[Start of section]

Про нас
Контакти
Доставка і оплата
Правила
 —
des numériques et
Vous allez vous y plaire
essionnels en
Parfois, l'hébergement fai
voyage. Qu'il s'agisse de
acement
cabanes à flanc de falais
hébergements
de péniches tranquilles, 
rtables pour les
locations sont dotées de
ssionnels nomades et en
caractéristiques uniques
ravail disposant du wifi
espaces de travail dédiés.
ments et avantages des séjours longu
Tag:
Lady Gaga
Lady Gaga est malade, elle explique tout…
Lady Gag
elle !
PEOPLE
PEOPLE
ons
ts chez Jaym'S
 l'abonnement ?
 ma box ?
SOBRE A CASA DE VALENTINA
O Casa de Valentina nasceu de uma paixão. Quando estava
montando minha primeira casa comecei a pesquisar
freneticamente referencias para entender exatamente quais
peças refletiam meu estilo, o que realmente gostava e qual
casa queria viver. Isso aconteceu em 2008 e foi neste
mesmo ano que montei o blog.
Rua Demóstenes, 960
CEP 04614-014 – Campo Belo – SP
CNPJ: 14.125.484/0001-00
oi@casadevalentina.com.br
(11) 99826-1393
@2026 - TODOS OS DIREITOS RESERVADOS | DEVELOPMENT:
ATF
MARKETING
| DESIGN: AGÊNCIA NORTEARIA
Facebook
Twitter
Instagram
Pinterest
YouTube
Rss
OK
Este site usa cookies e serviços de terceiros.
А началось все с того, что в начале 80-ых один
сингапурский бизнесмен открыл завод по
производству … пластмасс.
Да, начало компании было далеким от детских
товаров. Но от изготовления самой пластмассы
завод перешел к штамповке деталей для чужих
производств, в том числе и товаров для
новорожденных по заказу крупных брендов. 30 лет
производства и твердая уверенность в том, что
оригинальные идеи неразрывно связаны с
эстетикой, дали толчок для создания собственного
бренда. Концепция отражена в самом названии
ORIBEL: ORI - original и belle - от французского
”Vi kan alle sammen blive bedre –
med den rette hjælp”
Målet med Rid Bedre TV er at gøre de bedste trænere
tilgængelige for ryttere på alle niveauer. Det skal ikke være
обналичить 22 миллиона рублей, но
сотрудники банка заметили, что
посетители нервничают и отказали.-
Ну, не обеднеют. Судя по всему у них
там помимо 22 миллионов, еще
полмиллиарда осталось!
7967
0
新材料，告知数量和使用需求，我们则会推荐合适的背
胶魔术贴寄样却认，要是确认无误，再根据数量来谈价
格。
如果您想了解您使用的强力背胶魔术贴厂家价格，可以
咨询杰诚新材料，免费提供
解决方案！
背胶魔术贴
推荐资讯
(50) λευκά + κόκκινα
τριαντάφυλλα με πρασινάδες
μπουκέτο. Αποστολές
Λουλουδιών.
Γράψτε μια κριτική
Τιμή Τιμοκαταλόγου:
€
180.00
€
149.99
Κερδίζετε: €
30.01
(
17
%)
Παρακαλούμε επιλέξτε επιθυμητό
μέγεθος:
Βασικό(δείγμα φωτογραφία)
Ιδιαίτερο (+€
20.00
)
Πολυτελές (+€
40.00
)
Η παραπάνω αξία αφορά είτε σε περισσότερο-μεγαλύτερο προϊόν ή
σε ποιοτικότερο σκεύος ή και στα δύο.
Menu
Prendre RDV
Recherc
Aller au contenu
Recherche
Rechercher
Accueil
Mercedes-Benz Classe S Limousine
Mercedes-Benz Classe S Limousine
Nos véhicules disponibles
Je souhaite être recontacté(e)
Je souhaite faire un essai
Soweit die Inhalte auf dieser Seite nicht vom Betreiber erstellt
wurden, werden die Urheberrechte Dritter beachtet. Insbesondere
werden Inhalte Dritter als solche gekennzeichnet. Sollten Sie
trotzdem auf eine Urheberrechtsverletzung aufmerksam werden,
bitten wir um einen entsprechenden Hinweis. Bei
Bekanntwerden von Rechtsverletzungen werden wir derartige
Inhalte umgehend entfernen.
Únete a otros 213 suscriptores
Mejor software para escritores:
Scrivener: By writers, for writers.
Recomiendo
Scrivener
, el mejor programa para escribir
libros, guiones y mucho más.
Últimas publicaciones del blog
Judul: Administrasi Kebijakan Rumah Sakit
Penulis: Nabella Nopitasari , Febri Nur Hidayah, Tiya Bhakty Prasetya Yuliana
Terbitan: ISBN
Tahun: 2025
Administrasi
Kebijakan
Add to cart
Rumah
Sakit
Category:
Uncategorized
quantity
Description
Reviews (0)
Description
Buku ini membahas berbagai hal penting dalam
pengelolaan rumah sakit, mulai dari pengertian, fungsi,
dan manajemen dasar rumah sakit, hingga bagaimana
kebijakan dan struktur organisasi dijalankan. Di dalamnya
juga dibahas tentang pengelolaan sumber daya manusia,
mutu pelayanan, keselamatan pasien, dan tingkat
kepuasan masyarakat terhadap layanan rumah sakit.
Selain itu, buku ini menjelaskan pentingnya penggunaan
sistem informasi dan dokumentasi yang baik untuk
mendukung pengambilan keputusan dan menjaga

[End of section]

Pull out each line of the entries that contains "товаров".

◆ **TASK SOLUTION**:
товаров. Но от изготовления самой пластмассы
производств, в том числе и товаров для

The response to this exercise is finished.